* **Cosa si chiede**
[1] Rispondi a queste domande sul brano sul concerto:
(a) Quanti anni hanno in tutto le due amiche che stanno davanti al pubblico che racconta?
(b) Che cosa fa sparire, almeno per un momento, il cartello tenuto sollevato dalla ragazza più alta?
(c) A chi è dedicato il brano 'The Last Man Standing'?
[2] Riscrivi il brano sul concerto da «Il concerto in» a «stato particolarmente accontentato.», mettendo «lista dei brani» al posto di «scaletta».

* **Brano da leggere**
* * *

Mentre miglia di braccia si alzano al cielo, facciamo girare lo sguardo tra il pubblico delle prime file.
Qualcuno piange commosso, qualcun altro pare colto da estasi divina.
Altri ancora tentano disperatamente di avanzare, conquistando posizioni sempre più prossime alla front-row, incuranti delle maledizioni provenienti da chi quella posizione se l’è conquistata con ore di attesa.
Due amiche di fronte a noi ci fanno sorridere: in due non mettono insieme 40 anni.
Una di loro non è altissima e fatica a vedere qualsiasi cosa, pressata dalla marea umana che la circonda; l’altra, molto più alta, tiene sollevato un cartellone su cui leggiamo «Only you, Boss, can cool my desire… Sing it With Me I’m On Fire’».
Da dietro qualcuno cerca di farglielo abbassare, ostruisce la visuale.
Lei si gira e dice «non è per me, la mia amica è troppo bassa e vuole assolutamente che Bruce veda il cartello».
Non saranno le proteste di chi sta dietro ma i dolori ai muscoli delle braccia a far sparire dalla nostra vista, per lo meno momentaneamente, quel benedetto cartello.
Per chi ha avuto la fortuna e i soldi per accedere al pit sotto al palco, l’esperienza risulta assolutamente amplificata.
Puoi sentire le vibrazioni della musica entrarti dentro, il basso pulsarti nel petto.
Bruce si introduce tra la folla, si aggira nello spazio tra le transenne ed il palco e ti canta ad un palmo dal naso – ed a quel punto te ne freghi se stia cantando ‘The River‘ o la vispa Teresa, l’unica cosa che conta è essere qui, che sia la tua prima volta di fronte al Boss, o il tuo ventordicesimo concerto della E Street Band.
C’è chi tiene il conto dei pezzi, chi controlla le scalette dei concerti precedenti, chi continua a farsi i cavoli propri ma è qui solo perché è l’evento con la E maiuscola di questa estate meneghina, e chi ascolta rapito in religioso silenzio.
Il concerto in sé non si discosta molto da tutte le altre date di questo tour: i ritocchi alla scaletta sono minimali e chi si aspettava qualcosa di speciale visto che si trattava dell’ultima data del tour non è stato particolarmente accontentato.
L’altalena di emozioni è comunque garantita, e sa da una parte il Boss ha dato in pasto al pubblico la solita, fantastica carrellata sui brani storici, dall’altra ha proposto una studiata selezione dagli ultimi lavori, che sul palco traspaiono avvolti da quella sottile vena malinconica di chi, raggiunta una certa età, rivolge uno sguardo al passato ponendosi domande e provando a darsi risposte.
Perché lui è ‘The Last Man Standing‘, come il protagonista dell’omonimo brano, dedicata all’amico scomparso George Theiss, con cui aveva suonato nei Castiles, e di come dei Catiles sia l’ultimo sopravvissuto.

* * *

* **Dati archiviati**
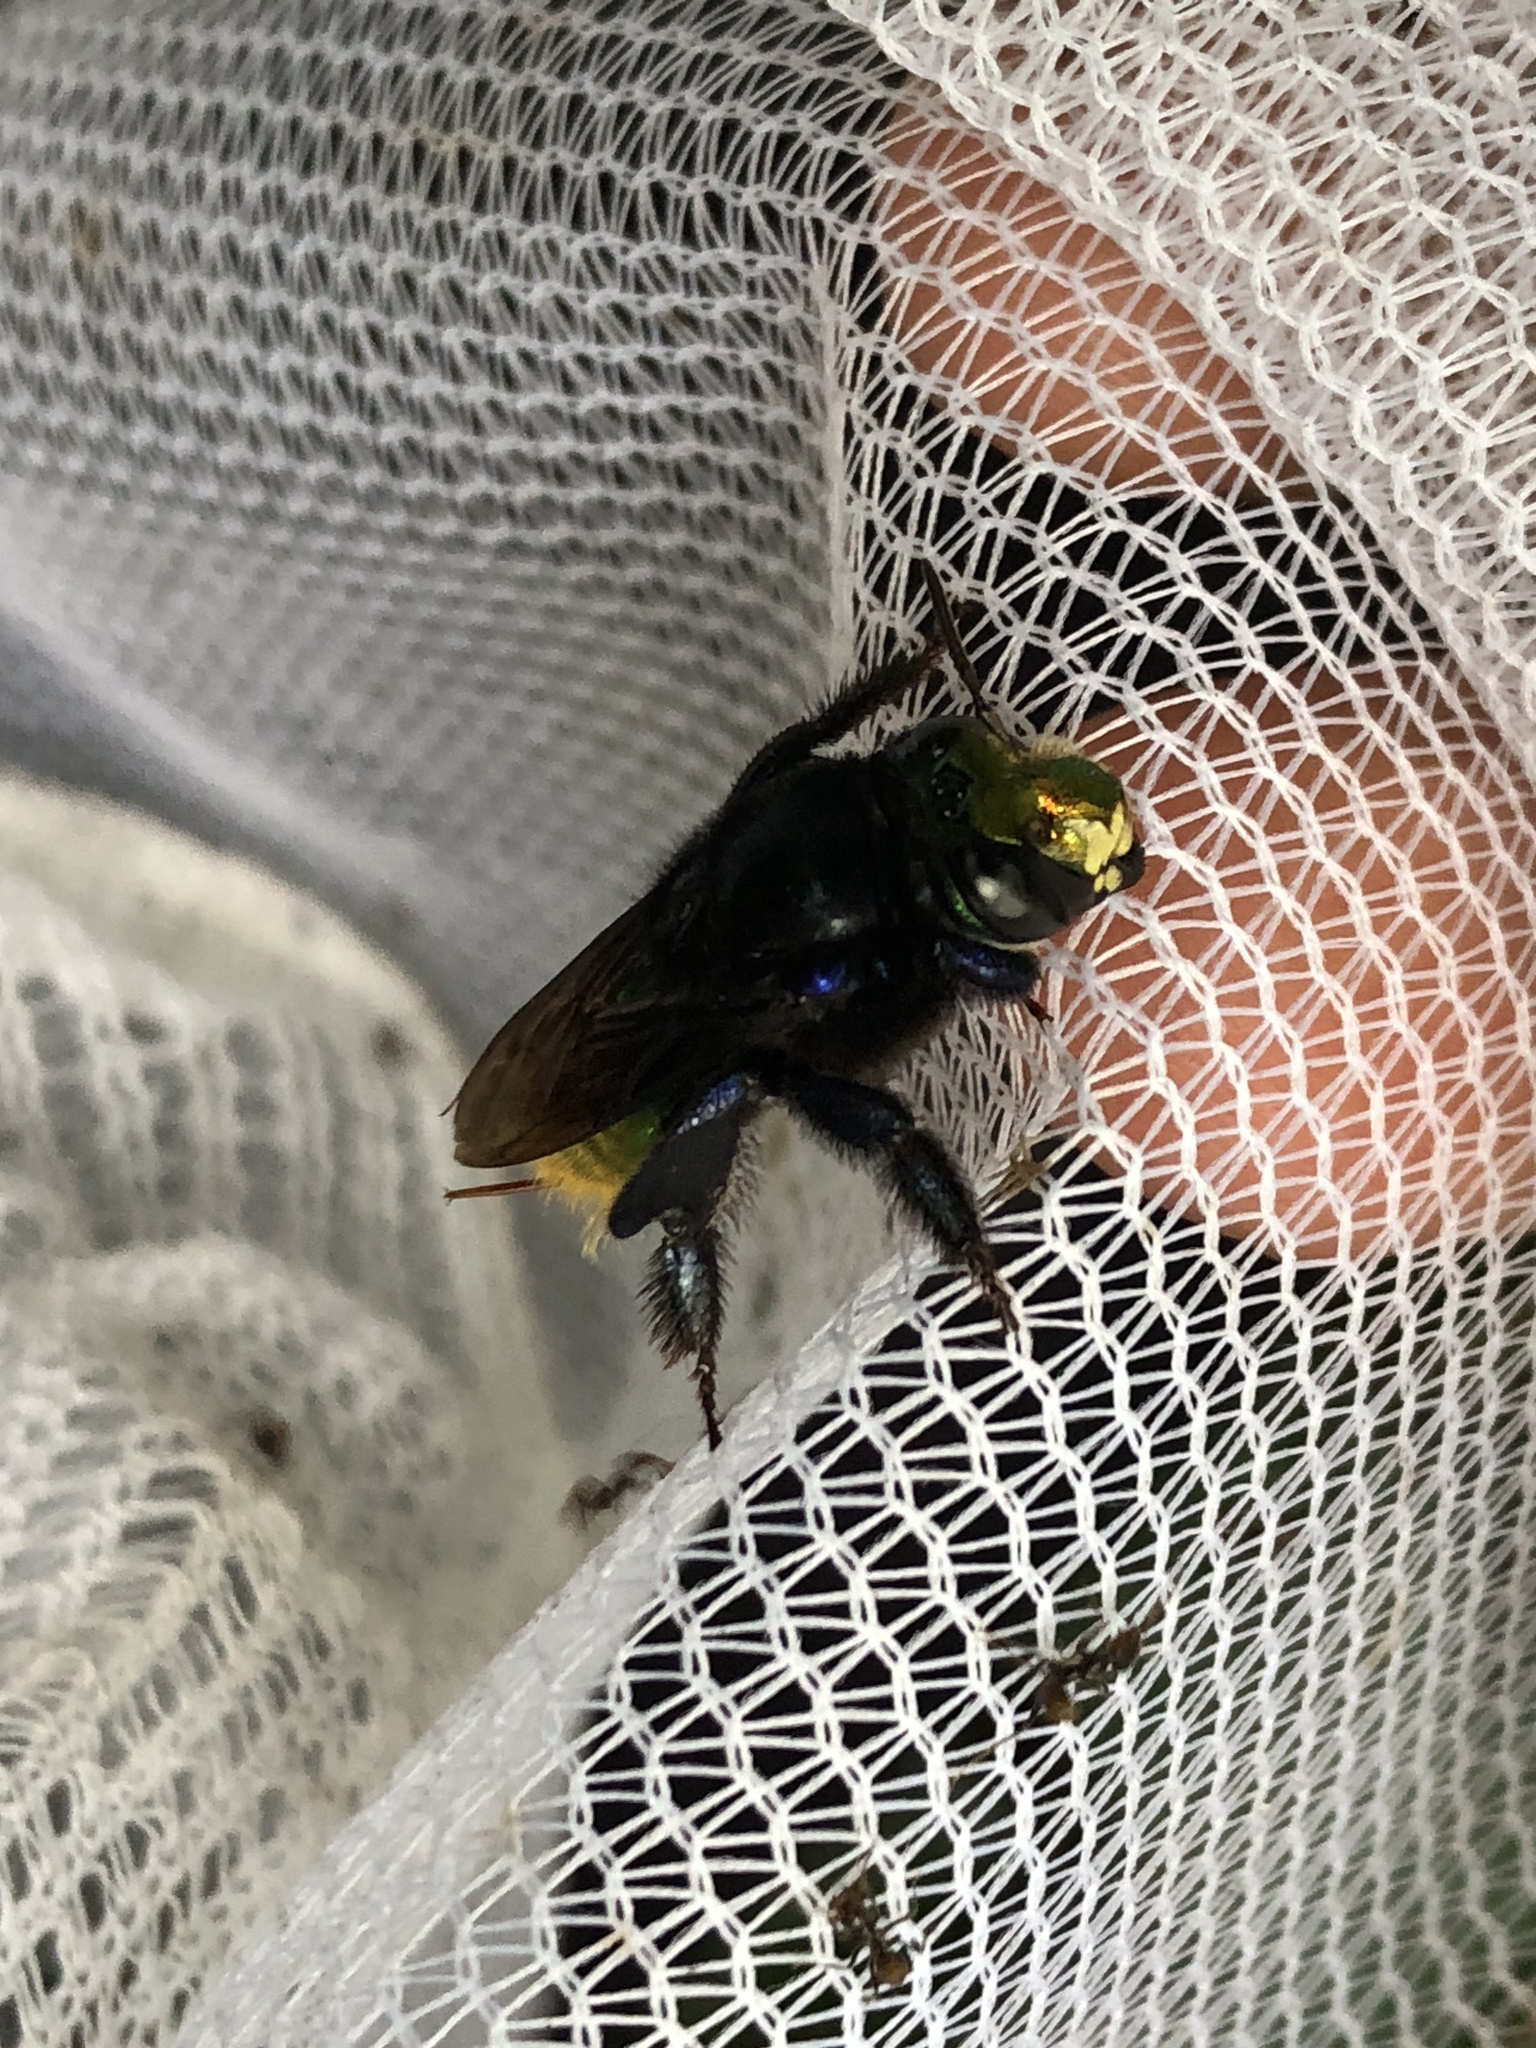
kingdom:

* * *

* **Soluzioni svolte**
[1]
(a) In due non arrivano a 40 anni.
(b) I dolori ai muscoli delle braccia.
(c) All'amico scomparso George Theiss, con cui Bruce aveva suonato nei Castiles.

[2]
Il concerto in sé non si discosta molto da tutte le altre date di questo tour: i ritocchi alla lista dei brani sono minimali e chi si aspettava qualcosa di speciale visto che si trattava dell’ultima data del tour non è stato particolarmente accontentato.